Exceptions to the Rule

I once sold an idea over the phone. But the situation was very unique, and it required no R&D and no financial investment. It happened during the Tickle Me Elmo craze.
As Tickle Me Elmo was taking the country by storm, a ubiquitous yellow plastic sign was a popular item on the rear windows of cars. It read “Baby on Board.” My idea was to ride both product waves by printing an image of Elmo at the steering wheel, under which was the warning “Don’t Tickle Driver.” Cute, right?
Here’s how things went: I got on the phone and shared the “Don’t Tickle Elmo” idea with my partner, Richard Maddocks, a brilliant designer and engineer, who lived nearby. He made a sketch of the idea. Next I called a manufacturer of infant products in New York City and pitched the idea. I faxed the sketch. He loved it.
Bright Ideas
Undertaker Almon Strowger, from Penfield, New York, came up with the idea for the rotary-dial telephone in 1888. Necessity is the mother of invention. When he found that the town’s telephone operator was intercepting and diverting people calling him to his competitor (the operator was married to the town’s other undertaker), Strowger invented the first dial system. It permitted people to make their own calls. He reportedly made his first prototype from a round collar box and some straight pins. In 1891, he patented the first telephone exchange.
Within an hour, the manufacturer had called and faxed the sketch to a buyer at Toys R Us, who, upon seeing the drawing, promised an opening order of 25,000 units.
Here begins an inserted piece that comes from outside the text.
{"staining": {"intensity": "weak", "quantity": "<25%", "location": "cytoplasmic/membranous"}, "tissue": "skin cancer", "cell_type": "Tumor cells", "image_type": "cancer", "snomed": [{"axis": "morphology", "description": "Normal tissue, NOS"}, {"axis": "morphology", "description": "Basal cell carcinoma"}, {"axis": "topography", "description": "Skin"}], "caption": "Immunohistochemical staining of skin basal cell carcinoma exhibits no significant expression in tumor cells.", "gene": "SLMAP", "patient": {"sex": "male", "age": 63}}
We hadn’t even made a prototype! In fact, we never did a prototype. We simply bought some Baby On Board signs and mocked them up with our design. The manufacturing specs would be the same.
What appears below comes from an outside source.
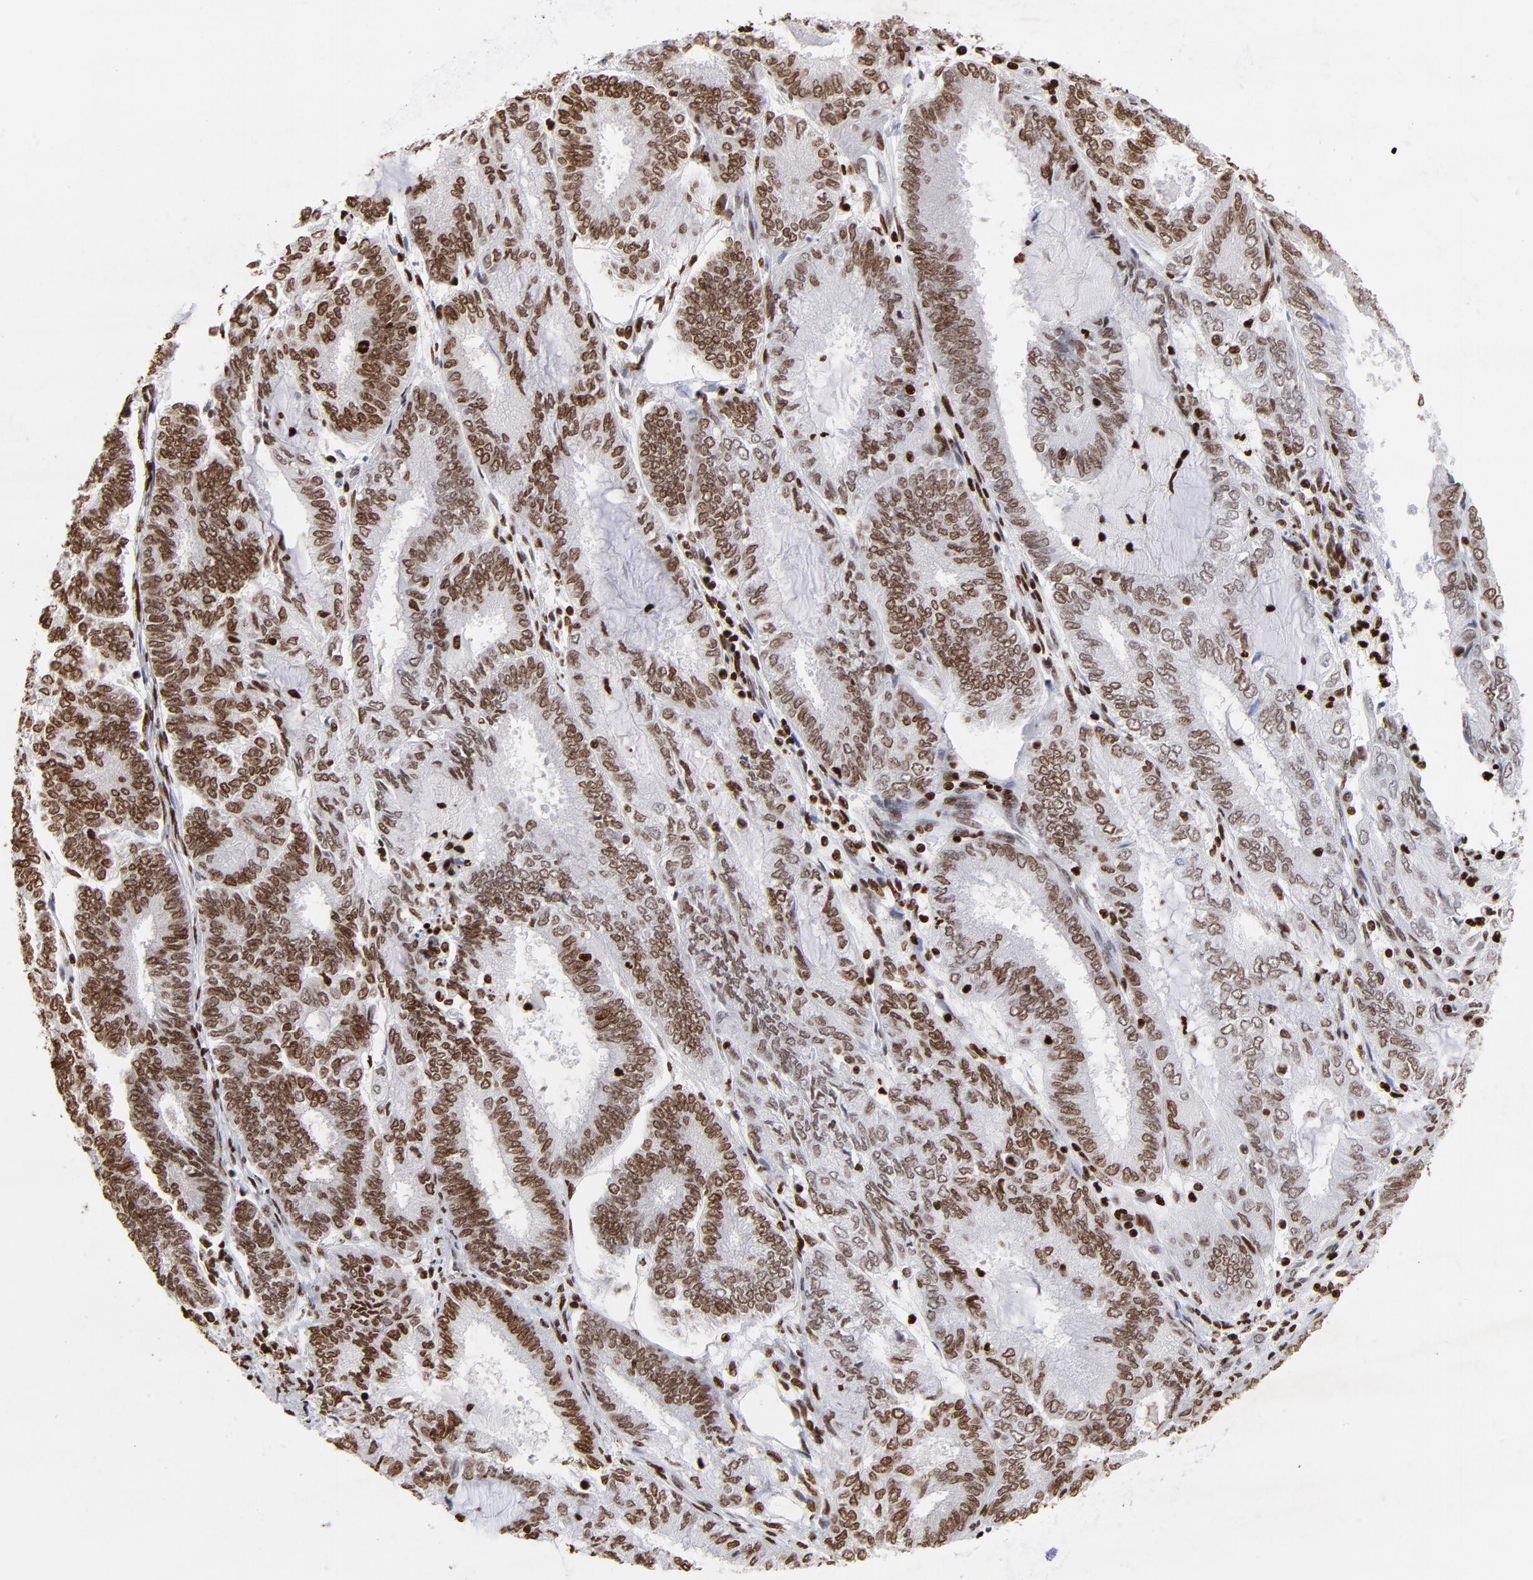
{"staining": {"intensity": "strong", "quantity": ">75%", "location": "nuclear"}, "tissue": "endometrial cancer", "cell_type": "Tumor cells", "image_type": "cancer", "snomed": [{"axis": "morphology", "description": "Adenocarcinoma, NOS"}, {"axis": "topography", "description": "Endometrium"}], "caption": "Endometrial cancer (adenocarcinoma) stained with a brown dye demonstrates strong nuclear positive expression in approximately >75% of tumor cells.", "gene": "FBH1", "patient": {"sex": "female", "age": 59}}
This was possible only because the concept was so simple that a baby could understand it and trusted personal relationships were in play—mine with the manufacturer and his with the retailer.
Another time I came up with an idea to miniaturize a working yo-yo to the scale of a key chain fob. This took a bit longer to license than the Elmo novelty, but again, I didn’t have to build a prototype. In this case, I called the presidents of Duncan and Basic Fun, respectively, shared the marketing concept, and affected the marriage. Duncan gave Basic Fun the rights to its trademark and some sample yo-yos. I worked with Basic Fun and its engineers to make it happen. Basic Fun went on to sell over 2 million units of Duncan Imperial and Butterfly yo-yo key chains.
The prototype of my best-selling board game Adverteasing cost no more than $25 to produce. I took some paper, markers, cards, and a scissors—voilà, I had a playable prototype. Adverteasing, still on the market, has sold over 1 million units, to date.
Once I made a seven-figure deal for a product that had no prototype, but that, as Kipling would say, is another story.
Clearly these examples are anomalies. They are also based on many years of trusted relationships. And you have to know when to play such cards. Normally I do use prototypes in presentations, even to my closest friends.